The experience at Central Co-op highlights the fact that the two decisive factors in bargaining are leadership and communication. Contract negotiations at Central Co-op are run by direct democracy, through language that was written into the 2004 contract. The bargaining team is made up of three unpaid positions chosen directly from the shop floor through election, with the right by staff to hold a recall vote of the team at any time.
The team is expected to regularly update staff and maintain communication throughout negotiations. From the beginning, the negotiating team has not only surveyed staff opinions, but also tried to raise expectations by reminding workers of the store's economic health. The negotiating team was elected a year ago, and has since set up over 20 meetings for workers to discuss negotiations. It also created an announcement listserve for the team to send out regular updates.
In the run-up to the vote, the bargaining team set up and announced five different five-hour worker meetings, made reminder calls over the weekend and throughout the day of the vote, and created and distributed a "Top 10 Reasons to Vote 'No'" handout.
Now the staff is concerned with management's effort to hold up negotiations. There were only four sessions in as many months before management's "final" offer, and now they are claiming they won't be available until May. Workers are getting restless for negotiations to close.

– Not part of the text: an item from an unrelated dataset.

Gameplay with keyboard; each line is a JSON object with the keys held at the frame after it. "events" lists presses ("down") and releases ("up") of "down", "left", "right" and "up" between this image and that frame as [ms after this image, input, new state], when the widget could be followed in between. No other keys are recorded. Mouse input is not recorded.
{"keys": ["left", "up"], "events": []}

But it is worth having some historical context. Negotiations in 2002 culminated in a strike authorization vote. Negotiations in 2004 took place over the better part of a year and involved 30 bargaining sessions. Negotiations in 2007 were less contentious, but health care benefits were revisited shortly afterward, and management rolled back benefits.
It may take another show of force like the "no" vote to demonstrate to management that we deserve our fair share--and we want it now.